(Stored data)
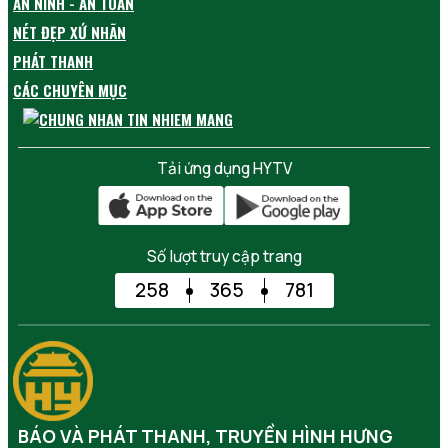
AN NINH - AN TOÀN
NÉT ĐẸP XỨ NHÃN
PHÁT THANH
CÁC CHUYÊN MỤC
Tải ứng dụng HYTV
Số lượt truy cập trang
258
365
781
BÁO VÀ PHÁT THANH, TRUYỀN HÌNH HƯNG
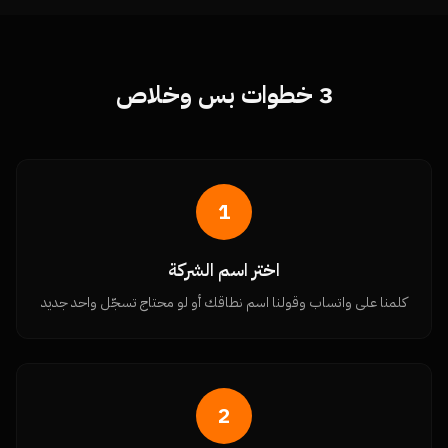
3 خطوات بس وخلاص
1
اختر اسم الشركة
كلمنا على واتساب وقولنا اسم نطاقك أو لو محتاج تسجّل واحد جديد
2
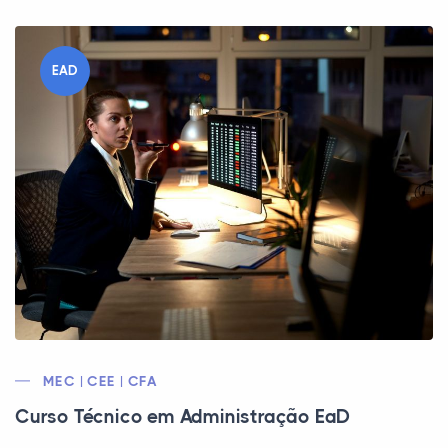
EAD
MEC | CEE | CFA
Curso Técnico em Administração EaD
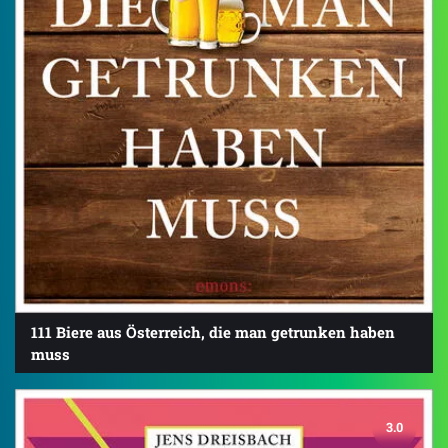
111 Biere aus Österreich, die man getrunken haben
muss
3.0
(End Stored data)
**What is expected**
Update the listing from the line containing "3 خطوات بس وخلاص" down to the end of the listing, replacing "Administração" with "Gestão" and leaving everything else unchanged. Leave the pictures out of your answer.

**Response**
3 خطوات بس وخلاص
1
اختر اسم الشركة
كلمنا على واتساب وقولنا اسم نطاقك أو لو محتاج تسجّل واحد جديد
2
EAD
MEC | CEE | CFA
Curso Técnico em Gestão EaD
111 Biere aus Österreich, die man getrunken haben
muss
3.0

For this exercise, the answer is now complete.